É necessário parar de drenar recursos do Erário a pessoas perfeitamente aptas a trabalhar e a usar um instrumento que deveria ser distribuidor de renda e não concentrador de renda. Sob pena de termos o mesmo destino da Grécia ou do Rio de Janeiro, onde não há mais recursos para pagar aposentados e não se paga; ou se atrasa; ou paga-se menos.
A outra opção é reformar a previdência, aumentando contribuições de quem pode pagar mais, funcionários públicos, militares e civis, ativos e aposentados, evitando que o peso da redução recaia nas costas tão somente dos mais pobres e desprotegidos. É necessário aumentar a idade mínima e o tempo de contribuição, reduzir as fraudes, aumentar a contribuição dos funcionários e rever profundamente as regras de pensão.
O gasto total da Previdência é de R$ 450 bilhões / ano. Somando Estados e Municípios chega-se acima de R$ 700 bilhões em 20 anos, a proporção de idosos acima de 65 anos vai dobrar, passando de 15% para 30% da população total. A proporção de população ativa para aposentados vai pular de 8 por 1 para 4 por 1. Não precisa de muita matemática para provar que a dinâmica atual é insustentável.

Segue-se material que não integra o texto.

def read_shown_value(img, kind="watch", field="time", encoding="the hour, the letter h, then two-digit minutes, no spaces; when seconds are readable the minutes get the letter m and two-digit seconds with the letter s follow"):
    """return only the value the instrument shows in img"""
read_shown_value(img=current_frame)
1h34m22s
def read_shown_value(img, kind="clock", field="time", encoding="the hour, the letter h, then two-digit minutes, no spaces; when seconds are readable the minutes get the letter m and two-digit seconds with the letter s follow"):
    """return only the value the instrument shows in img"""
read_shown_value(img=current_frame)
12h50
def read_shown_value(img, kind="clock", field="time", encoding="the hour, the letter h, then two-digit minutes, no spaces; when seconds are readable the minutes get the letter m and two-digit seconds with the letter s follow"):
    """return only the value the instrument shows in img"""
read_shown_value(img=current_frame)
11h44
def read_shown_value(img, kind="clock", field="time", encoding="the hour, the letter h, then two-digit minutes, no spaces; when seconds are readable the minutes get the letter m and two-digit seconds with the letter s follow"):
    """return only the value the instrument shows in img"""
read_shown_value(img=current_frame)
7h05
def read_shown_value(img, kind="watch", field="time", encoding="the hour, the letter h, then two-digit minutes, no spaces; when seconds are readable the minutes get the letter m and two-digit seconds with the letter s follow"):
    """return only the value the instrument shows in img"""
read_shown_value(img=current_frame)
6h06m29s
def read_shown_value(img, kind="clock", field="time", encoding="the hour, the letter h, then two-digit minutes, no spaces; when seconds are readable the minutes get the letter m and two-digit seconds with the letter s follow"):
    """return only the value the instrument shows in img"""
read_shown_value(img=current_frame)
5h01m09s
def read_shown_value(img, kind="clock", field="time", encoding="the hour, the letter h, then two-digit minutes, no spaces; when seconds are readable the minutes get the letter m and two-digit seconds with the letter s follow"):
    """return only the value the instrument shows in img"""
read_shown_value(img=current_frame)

O PIB brasileiro em 2016 atingiu, em valores correntes, R$ 6,2 trilhões, ou seja, gastamos 12% de nossa renda total em população inativa, quase 40% de todo o gasto governamental primário (excluindo juros). Só para efeito de comparação, a média da OCDE (maioria constituída de países ricos) é 8%, variando de 1,5% para México e 14% para Portugal. Nosso número é dos maiores em países em desenvolvimento, lembrando que na América Latina, Chile, México e Peru operam um sistema de acumulação e não pay-as-you go** como no Brasil.
Essa proporção do PIB no Brasil tende a continuar crescendo se nada for feito, tornando o pagamento dos direitos em 10 anos uma inviabilidade contábil. Não é uma questão ideológica, mas aritmética pura e simplesmente. Se o futuro da presidência é incerto, o da previdência é certíssimo. Sem reforma, a bancarrota é o único caminho.
 
(*) Pejotização: Refere-se à contratação de serviços pessoais, exercidos por pessoas físicas, de modo subordinado, não eventual e oneroso, na tentativa de disfarçar eventuais relações de emprego.
(**) Pay as you go : Regime de financiamento de seguridade em que não há formação de reservas.
 
Roberto Nemr é Consultor Sênior da Macrosector Consultores.